Methods We used data from 20 diverse California and US surveys and databases as inputs into the Archimedes Model to create realistic individuals that closely match the uninsured populations in each pricing region, with respect to demographics, socioeconomic status, and medical conditions. Within the Archimedes Model, the relationships between biomarkers, medication adherence and usage, disease progression, clinical outcomes, care processes and healthcare utilizations are well-established and carefully validated against many independent datasets. We use the Archimedes Model to combine datasets with overlapping information and to fill in the missing information for uninsured Californians, then forecast the clinical outcomes and health utilizations in the next 10 years for this population as well as the benefits and costs of different prevention and disease management strategies.

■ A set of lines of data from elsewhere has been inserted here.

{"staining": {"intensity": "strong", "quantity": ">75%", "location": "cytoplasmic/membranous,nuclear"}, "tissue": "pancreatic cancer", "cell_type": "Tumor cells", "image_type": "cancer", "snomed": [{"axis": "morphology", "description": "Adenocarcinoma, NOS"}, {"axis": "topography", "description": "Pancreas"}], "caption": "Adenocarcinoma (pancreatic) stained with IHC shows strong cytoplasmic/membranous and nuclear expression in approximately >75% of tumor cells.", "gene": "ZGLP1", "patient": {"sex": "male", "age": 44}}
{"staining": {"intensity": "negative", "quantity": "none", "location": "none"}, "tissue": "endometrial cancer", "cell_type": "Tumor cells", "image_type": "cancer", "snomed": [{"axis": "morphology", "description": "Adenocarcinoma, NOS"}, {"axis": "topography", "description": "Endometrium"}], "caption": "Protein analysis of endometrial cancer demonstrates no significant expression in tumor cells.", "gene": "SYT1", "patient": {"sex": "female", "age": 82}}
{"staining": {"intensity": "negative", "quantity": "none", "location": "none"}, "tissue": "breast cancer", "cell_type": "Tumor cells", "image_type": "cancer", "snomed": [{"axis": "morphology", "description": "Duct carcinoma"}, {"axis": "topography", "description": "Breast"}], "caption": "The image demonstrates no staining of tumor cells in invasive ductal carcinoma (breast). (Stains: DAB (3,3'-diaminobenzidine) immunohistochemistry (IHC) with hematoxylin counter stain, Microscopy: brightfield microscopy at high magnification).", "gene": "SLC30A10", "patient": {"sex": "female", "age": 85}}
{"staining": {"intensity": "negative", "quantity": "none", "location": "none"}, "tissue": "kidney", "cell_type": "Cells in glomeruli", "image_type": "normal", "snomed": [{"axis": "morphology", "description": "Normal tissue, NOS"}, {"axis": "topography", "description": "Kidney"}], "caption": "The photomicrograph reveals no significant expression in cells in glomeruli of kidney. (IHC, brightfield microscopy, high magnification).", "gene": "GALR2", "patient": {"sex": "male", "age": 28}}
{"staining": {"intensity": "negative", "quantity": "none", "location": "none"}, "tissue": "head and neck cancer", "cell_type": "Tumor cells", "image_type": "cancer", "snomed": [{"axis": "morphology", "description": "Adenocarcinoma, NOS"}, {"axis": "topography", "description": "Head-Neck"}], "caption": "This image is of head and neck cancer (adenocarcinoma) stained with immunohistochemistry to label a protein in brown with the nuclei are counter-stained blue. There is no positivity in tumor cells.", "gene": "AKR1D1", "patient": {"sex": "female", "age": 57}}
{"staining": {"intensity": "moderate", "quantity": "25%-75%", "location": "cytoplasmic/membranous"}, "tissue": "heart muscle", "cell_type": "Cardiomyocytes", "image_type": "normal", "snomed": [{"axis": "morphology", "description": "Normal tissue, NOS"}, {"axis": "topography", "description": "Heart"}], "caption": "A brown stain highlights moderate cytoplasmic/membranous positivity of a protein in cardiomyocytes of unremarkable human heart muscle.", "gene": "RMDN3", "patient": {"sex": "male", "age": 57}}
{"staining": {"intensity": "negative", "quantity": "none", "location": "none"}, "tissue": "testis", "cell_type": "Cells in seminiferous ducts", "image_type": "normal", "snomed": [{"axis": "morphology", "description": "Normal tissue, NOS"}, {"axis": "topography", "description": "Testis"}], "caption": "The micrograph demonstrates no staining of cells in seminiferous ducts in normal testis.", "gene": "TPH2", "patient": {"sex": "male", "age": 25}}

Results We created 19 datasets that are representative of the pricing regions on the Health Insurance Exchange and cover a wide range of outcomes and conditions, including diabetes, cardiovascular diseases, cancers, COPD, asthma, childbirths and mental health.
Conclusions Health plans and insurers can use the information provided by the datasets for resource allocation and capacity planning. Local officials will able to use these datasets measure today’s health of their communities and forecast tomorrow’s health.